Let's start with an arbitrary log:
[math]\displaystyle{ \log_a{b} = x }[/math]
Before going on, both the log and the exp, written with an equality sign, represent equations. The right and left sides are equal to each other, which means that we can do the same operation on both sides while keeping the equality true. Therefore:
[math]\displaystyle{ a^x = b }[/math]
[math]\displaystyle{ \log_c{a^x} = \log_c{b} }[/math]
[math]\displaystyle{ x \cdot \log_c{a} = \log_c{b} }[/math]
[math]\displaystyle{ x = \frac{\log_c{b}}{\log_c{a}} }[/math] (we can divide by a log because any log is always different than zero)
With this we have proven the formula to rewrite the log from one base into another base.
One may ask about how exactly a calculator calculates a log. This isn't something that we learn at school because it requires knowledge of limits and other concepts that are higher level mathematics. It's the same issue with trigonometry. For angles such as 30° and 90° everyone learns them, but calculations involving 20° or [math]\displaystyle{ 2^x = 5 }[/math] we need concepts that are seen in calculus and beyond. That's why exercises provide approximations for those cases if we need them to solve it.
Beyond that, when we have logarithms and computers, there comes another issue that is precision. Most of the time a logarithm yields irrational numbers and we know that it's impossible to store all digits of an irrational number because there are infinitely many digits. That discussion is probably seen on classes that cover numerical analysis.
There are certain problems that use a log in one of the steps to solve it.
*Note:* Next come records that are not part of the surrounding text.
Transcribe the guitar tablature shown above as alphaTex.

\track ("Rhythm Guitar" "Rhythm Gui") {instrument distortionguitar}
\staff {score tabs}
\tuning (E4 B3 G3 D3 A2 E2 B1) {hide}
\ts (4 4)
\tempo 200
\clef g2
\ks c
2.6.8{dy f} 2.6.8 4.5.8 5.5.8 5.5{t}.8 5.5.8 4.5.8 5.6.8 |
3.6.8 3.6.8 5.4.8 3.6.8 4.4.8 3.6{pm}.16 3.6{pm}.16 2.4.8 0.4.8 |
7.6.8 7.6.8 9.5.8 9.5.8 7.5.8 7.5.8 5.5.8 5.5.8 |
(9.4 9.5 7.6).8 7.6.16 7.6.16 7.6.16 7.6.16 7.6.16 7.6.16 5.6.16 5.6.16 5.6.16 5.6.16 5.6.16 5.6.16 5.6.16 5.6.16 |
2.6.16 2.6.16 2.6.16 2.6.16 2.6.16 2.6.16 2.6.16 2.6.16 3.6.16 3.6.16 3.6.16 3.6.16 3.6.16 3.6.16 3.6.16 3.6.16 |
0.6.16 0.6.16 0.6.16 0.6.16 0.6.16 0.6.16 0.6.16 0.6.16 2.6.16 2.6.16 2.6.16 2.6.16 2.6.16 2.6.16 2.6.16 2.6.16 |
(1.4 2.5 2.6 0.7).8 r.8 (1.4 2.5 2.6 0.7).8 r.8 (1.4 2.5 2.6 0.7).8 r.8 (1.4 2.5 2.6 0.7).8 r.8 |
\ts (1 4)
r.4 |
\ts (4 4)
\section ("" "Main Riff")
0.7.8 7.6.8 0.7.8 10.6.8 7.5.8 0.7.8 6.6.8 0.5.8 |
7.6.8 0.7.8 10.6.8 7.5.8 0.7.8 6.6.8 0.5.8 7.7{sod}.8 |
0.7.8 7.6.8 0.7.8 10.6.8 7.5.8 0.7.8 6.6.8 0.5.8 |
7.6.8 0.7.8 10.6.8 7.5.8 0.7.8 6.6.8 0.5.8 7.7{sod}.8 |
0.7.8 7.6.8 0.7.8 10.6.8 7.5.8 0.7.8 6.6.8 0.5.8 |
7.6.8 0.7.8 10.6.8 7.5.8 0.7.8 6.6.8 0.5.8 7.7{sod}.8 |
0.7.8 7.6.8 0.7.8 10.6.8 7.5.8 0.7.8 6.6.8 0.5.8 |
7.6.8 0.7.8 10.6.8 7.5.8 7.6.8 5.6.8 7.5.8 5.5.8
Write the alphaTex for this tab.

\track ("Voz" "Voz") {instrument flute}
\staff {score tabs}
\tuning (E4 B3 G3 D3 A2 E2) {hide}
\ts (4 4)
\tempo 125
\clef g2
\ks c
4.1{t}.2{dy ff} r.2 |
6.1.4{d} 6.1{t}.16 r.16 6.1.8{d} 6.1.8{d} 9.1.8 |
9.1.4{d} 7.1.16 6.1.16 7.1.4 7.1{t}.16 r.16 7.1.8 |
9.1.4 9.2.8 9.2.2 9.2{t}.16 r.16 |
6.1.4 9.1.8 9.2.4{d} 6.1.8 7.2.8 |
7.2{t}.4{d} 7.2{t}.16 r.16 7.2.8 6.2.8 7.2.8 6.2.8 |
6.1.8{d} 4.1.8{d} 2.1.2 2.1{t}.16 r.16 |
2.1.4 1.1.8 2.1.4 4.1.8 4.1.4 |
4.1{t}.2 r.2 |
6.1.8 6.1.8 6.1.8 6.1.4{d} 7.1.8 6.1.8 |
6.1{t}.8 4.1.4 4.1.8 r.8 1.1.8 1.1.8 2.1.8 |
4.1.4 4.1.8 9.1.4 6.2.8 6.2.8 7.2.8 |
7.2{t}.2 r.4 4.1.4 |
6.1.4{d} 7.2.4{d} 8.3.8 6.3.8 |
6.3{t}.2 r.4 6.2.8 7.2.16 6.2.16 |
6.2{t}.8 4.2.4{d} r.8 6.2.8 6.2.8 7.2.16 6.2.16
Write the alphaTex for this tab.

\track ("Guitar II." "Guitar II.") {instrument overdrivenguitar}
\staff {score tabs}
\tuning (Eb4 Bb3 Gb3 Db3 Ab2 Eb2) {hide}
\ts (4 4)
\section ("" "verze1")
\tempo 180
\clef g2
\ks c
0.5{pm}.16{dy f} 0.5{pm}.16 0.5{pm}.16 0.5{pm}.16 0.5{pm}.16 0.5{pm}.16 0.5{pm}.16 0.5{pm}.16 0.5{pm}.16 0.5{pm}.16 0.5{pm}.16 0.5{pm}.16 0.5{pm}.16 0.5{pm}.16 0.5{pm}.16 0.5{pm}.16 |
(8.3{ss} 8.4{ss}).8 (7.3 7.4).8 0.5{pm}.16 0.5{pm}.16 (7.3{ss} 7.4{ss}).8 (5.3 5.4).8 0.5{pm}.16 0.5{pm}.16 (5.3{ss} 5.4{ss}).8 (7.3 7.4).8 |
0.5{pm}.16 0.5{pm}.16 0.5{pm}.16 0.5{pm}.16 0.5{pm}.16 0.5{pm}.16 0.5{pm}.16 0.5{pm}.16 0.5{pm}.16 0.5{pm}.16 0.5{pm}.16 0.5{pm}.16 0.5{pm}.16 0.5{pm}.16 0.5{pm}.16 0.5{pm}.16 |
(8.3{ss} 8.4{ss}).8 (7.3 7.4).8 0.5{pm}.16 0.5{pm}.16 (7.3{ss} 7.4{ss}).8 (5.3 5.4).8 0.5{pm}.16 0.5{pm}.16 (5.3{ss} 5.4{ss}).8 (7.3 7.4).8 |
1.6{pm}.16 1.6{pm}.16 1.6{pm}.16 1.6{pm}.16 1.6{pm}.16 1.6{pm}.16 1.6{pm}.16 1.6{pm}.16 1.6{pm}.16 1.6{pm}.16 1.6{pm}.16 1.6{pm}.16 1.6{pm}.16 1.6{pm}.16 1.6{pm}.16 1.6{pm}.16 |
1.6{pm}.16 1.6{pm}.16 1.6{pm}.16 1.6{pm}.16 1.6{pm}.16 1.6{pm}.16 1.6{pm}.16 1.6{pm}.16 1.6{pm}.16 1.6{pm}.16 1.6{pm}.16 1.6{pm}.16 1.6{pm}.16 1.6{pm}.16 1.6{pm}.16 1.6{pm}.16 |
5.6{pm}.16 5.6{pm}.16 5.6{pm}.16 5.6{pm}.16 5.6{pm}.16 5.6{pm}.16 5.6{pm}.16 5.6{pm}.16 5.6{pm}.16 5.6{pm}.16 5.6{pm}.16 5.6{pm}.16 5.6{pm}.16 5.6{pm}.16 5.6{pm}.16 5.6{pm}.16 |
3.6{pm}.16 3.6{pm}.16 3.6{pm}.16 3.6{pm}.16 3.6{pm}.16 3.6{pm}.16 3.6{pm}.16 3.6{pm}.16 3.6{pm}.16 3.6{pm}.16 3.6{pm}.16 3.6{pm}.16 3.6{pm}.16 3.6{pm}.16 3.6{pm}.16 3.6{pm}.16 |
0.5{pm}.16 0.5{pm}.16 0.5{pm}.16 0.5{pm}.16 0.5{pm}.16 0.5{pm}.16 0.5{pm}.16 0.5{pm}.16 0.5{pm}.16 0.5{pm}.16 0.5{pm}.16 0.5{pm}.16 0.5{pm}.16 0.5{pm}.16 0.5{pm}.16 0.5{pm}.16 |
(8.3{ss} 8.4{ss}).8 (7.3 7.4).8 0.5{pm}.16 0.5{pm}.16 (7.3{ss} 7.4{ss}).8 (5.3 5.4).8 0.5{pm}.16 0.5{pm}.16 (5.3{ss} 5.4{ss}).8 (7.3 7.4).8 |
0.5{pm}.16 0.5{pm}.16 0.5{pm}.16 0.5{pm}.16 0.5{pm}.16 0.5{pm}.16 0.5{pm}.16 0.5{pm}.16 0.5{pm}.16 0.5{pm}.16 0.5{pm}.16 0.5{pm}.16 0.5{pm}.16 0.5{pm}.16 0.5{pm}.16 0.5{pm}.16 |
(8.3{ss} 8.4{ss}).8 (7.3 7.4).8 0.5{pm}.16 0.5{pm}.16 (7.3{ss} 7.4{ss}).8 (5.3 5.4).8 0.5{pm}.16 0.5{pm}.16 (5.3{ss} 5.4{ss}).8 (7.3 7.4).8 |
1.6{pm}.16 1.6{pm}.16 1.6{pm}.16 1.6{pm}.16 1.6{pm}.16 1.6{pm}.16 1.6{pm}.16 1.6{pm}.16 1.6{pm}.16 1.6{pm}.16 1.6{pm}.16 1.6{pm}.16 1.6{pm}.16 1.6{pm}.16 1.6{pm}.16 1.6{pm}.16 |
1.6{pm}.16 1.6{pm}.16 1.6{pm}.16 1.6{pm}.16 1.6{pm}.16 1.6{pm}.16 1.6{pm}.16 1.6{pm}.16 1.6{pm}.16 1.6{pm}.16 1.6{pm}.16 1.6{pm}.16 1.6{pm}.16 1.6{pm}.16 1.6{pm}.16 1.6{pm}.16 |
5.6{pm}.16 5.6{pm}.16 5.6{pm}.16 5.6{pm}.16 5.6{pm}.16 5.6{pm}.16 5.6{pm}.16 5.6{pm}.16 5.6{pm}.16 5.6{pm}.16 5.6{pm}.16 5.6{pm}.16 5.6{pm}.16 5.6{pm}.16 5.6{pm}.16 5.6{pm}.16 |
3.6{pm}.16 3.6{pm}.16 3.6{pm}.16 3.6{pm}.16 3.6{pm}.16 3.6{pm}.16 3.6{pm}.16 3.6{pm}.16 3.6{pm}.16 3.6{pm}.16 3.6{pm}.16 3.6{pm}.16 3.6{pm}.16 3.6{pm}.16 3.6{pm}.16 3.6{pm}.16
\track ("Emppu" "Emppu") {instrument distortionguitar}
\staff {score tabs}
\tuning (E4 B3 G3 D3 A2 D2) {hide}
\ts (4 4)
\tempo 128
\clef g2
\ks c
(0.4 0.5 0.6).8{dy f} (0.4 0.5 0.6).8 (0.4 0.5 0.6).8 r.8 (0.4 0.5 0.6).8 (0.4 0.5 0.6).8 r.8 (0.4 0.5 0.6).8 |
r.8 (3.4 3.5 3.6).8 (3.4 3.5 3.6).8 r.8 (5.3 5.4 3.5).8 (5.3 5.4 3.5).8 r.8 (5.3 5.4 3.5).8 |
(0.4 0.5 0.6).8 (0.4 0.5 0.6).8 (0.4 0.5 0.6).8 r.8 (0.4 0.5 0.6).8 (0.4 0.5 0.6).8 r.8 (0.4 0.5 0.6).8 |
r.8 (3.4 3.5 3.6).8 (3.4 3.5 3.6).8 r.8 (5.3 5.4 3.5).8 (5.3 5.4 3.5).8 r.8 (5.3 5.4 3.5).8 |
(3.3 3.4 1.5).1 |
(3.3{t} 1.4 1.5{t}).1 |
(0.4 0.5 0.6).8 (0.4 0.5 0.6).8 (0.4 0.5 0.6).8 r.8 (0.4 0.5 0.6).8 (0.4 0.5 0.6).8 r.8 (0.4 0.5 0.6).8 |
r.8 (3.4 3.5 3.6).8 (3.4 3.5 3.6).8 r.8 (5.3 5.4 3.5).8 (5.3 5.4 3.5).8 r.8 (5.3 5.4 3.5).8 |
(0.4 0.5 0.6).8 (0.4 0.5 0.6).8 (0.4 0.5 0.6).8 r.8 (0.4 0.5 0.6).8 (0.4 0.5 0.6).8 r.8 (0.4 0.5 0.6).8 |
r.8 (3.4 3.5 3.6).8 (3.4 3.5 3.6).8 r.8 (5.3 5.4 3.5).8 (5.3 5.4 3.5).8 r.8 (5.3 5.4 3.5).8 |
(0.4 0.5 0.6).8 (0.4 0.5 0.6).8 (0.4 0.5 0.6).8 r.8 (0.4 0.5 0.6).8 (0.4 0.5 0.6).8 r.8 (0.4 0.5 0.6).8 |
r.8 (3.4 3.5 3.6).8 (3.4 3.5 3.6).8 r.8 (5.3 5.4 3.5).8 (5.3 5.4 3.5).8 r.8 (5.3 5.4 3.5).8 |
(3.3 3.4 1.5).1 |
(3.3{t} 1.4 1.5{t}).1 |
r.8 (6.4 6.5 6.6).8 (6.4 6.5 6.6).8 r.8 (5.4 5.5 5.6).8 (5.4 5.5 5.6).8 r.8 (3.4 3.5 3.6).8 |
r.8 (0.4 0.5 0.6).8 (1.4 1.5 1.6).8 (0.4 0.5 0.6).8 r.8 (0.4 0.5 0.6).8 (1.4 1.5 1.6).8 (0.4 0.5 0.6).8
One common question is: What logarithm? What base? Very often we rely on the Euler's constant. Why that? Because the fact that integrating [math]\displaystyle{ 1/x }[/math] yields [math]\displaystyle{ ln(x) }[/math] and differentiating [math]\displaystyle{ e^x }[/math] yields itself makes the computation much easier. In the proof above we could have used [math]\displaystyle{ c = e }[/math] but the formula is valid for any base.